═══ Provided records

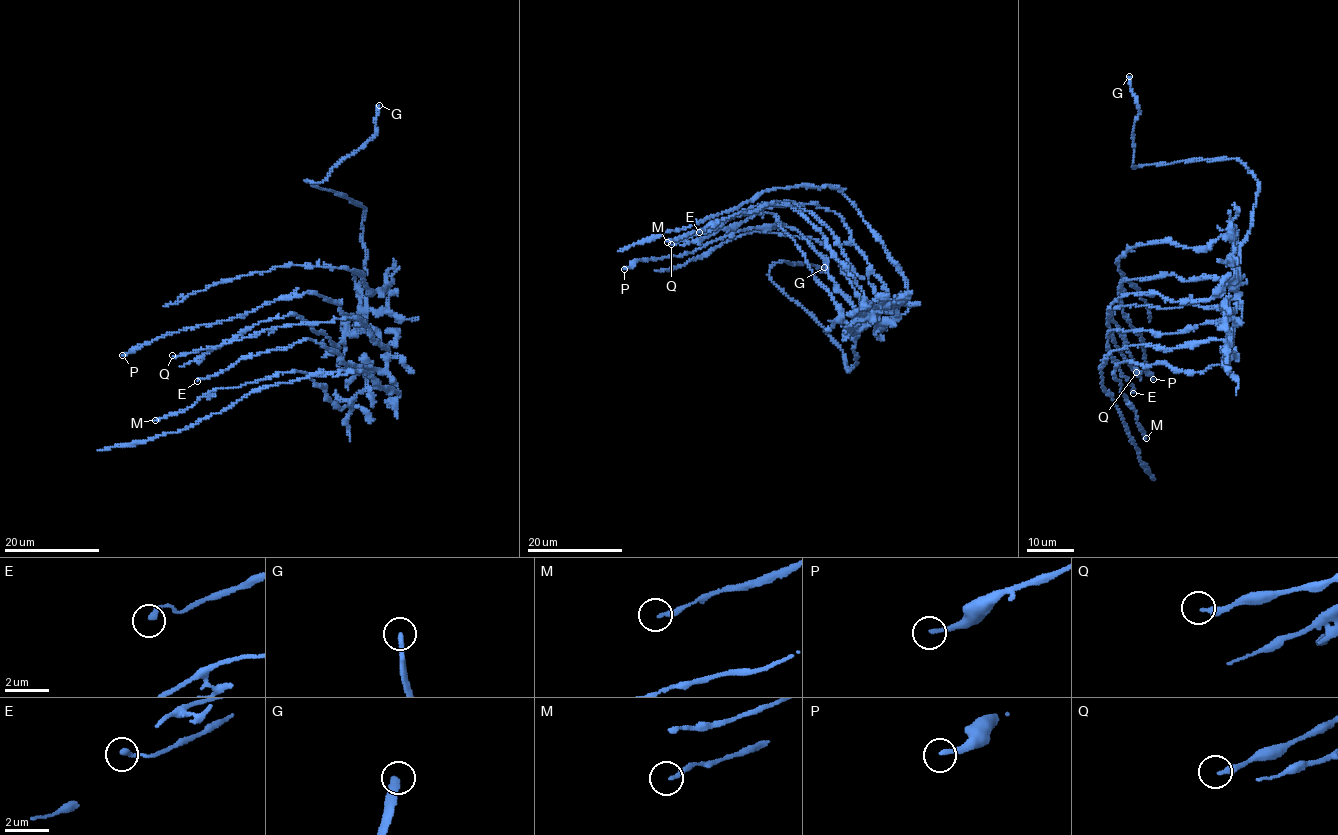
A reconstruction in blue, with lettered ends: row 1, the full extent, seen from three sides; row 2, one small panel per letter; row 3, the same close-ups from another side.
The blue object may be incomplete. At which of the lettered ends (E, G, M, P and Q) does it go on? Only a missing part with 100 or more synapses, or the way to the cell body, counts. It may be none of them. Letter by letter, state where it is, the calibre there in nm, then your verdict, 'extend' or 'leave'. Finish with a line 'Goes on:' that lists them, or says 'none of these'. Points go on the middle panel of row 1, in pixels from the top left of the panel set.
E: (699, 232) | 200 nm | leave
G: (824, 267) | 300 nm | extend
M: (667, 242) | 200 nm | leave
P: (624, 269) | 190 nm | leave
Q: (671, 244) | 280 nm | leave
Goes on: G

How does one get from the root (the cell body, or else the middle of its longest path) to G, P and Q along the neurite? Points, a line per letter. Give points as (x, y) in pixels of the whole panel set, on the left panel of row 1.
G: (367, 380), (365, 363), (340, 367), (359, 309), (365, 208), (306, 182), (321, 183), (365, 144), (379, 105)
P: (367, 380), (365, 363), (357, 372), (340, 367), (344, 338), (363, 325), (340, 302), (307, 292), (122, 355)
Q: (367, 380), (365, 363), (357, 372), (340, 367), (344, 338), (369, 327), (387, 346), (355, 317), (172, 355)

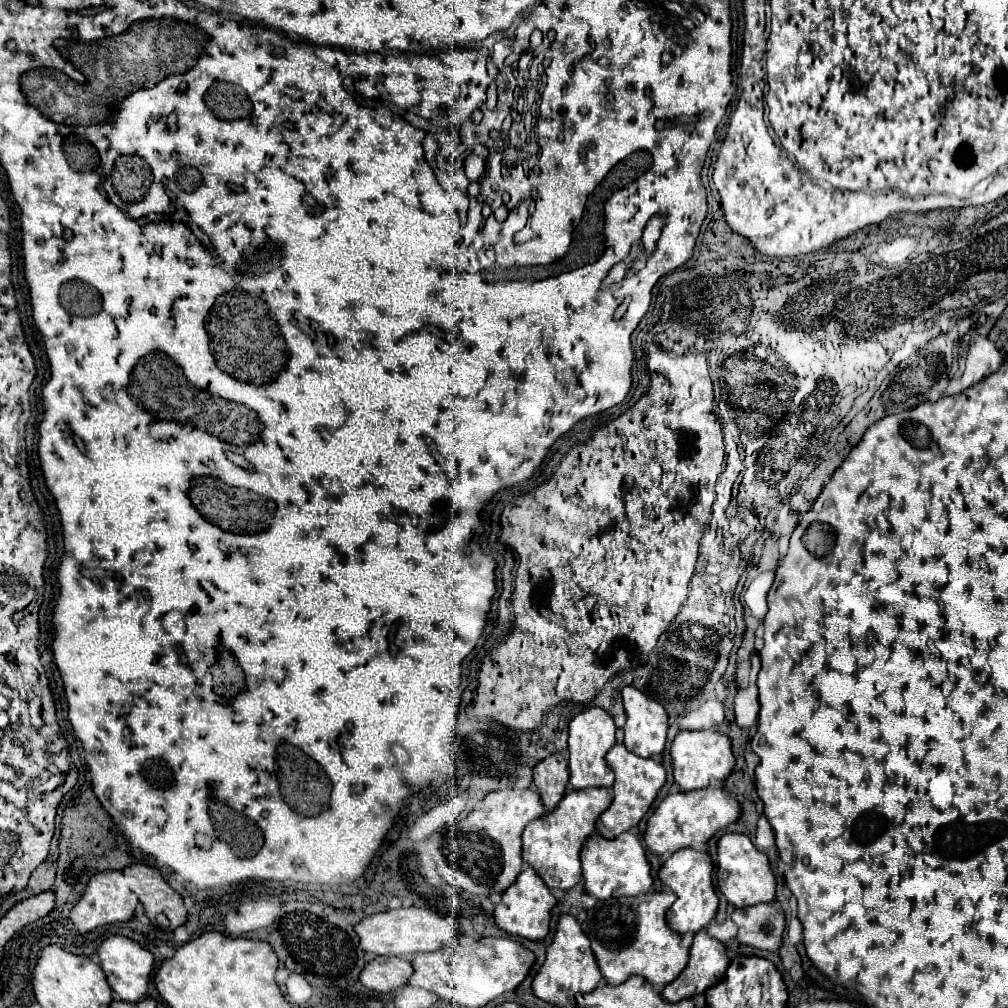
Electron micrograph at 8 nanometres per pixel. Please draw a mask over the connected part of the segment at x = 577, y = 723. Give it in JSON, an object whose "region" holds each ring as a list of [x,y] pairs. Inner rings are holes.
{"region":[[[586,708],[576,714],[568,728],[568,770],[570,770],[570,784],[572,788],[590,788],[590,786],[604,786],[610,788],[614,784],[614,772],[608,768],[604,756],[614,746],[614,732],[616,726],[612,716],[602,708]]]}

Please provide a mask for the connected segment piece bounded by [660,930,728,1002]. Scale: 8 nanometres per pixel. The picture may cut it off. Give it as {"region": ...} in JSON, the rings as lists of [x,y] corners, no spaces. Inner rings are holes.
{"region":[[[700,930],[690,946],[688,966],[660,994],[666,1002],[680,1002],[694,994],[702,994],[724,978],[726,968],[728,958],[724,944],[708,936],[706,930]]]}

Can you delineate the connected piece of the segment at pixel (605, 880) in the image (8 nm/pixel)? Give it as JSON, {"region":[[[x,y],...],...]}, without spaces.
{"region":[[[624,832],[612,840],[600,834],[592,834],[580,852],[580,860],[584,888],[590,896],[598,900],[608,900],[610,896],[638,896],[648,892],[652,886],[650,864],[644,856],[640,840],[632,832]]]}

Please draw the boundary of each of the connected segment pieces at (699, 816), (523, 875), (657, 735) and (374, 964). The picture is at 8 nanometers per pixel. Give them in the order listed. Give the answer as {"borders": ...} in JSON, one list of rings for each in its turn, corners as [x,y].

══════

Task directions: Your answer should be an exact copy of the records above, with no pictures in it.

Written answer:
A reconstruction in blue, with lettered ends: row 1, the full extent, seen from three sides; row 2, one small panel per letter; row 3, the same close-ups from another side.
The blue object may be incomplete. At which of the lettered ends (E, G, M, P and Q) does it go on? Only a missing part with 100 or more synapses, or the way to the cell body, counts. It may be none of them. Letter by letter, state where it is, the calibre there in nm, then your verdict, 'extend' or 'leave'. Finish with a line 'Goes on:' that lists them, or says 'none of these'. Points go on the middle panel of row 1, in pixels from the top left of the panel set.
E: (699, 232) | 200 nm | leave
G: (824, 267) | 300 nm | extend
M: (667, 242) | 200 nm | leave
P: (624, 269) | 190 nm | leave
Q: (671, 244) | 280 nm | leave
Goes on: G

How does one get from the root (the cell body, or else the middle of its longest path) to G, P and Q along the neurite? Points, a line per letter. Give points as (x, y) in pixels of the whole panel set, on the left panel of row 1.
G: (367, 380), (365, 363), (340, 367), (359, 309), (365, 208), (306, 182), (321, 183), (365, 144), (379, 105)
P: (367, 380), (365, 363), (357, 372), (340, 367), (344, 338), (363, 325), (340, 302), (307, 292), (122, 355)
Q: (367, 380), (365, 363), (357, 372), (340, 367), (344, 338), (369, 327), (387, 346), (355, 317), (172, 355)

Electron micrograph at 8 nanometres per pixel. Please draw a mask over the connected part of the segment at x = 577, y = 723. Give it in JSON, an object whose "region" holds each ring as a list of [x,y] pairs. Inner rings are holes.
{"region":[[[586,708],[576,714],[568,728],[568,770],[570,770],[570,784],[572,788],[590,788],[590,786],[604,786],[610,788],[614,784],[614,772],[608,768],[604,756],[614,746],[614,732],[616,726],[612,716],[602,708]]]}

Please provide a mask for the connected segment piece bounded by [660,930,728,1002]. Scale: 8 nanometres per pixel. The picture may cut it off. Give it as {"region": ...} in JSON, the rings as lists of [x,y] corners, no spaces. Inner rings are holes.
{"region":[[[700,930],[690,946],[688,966],[660,994],[666,1002],[680,1002],[694,994],[702,994],[724,978],[726,968],[728,958],[724,944],[708,936],[706,930]]]}

Can you delineate the connected piece of the segment at pixel (605, 880) in the image (8 nm/pixel)? Give it as JSON, {"region":[[[x,y],...],...]}, without spaces.
{"region":[[[624,832],[612,840],[600,834],[592,834],[580,852],[580,860],[584,888],[590,896],[598,900],[608,900],[610,896],[638,896],[648,892],[652,886],[650,864],[644,856],[640,840],[632,832]]]}

Please draw the boundary of each of the connected segment pieces at (699, 816), (523, 875), (657, 735) and (374, 964). The picture is at 8 nanometers per pixel. Give them in the order listed. Give the answer as {"borders": ...} in JSON, one list of rings for each in its turn, corners as [x,y].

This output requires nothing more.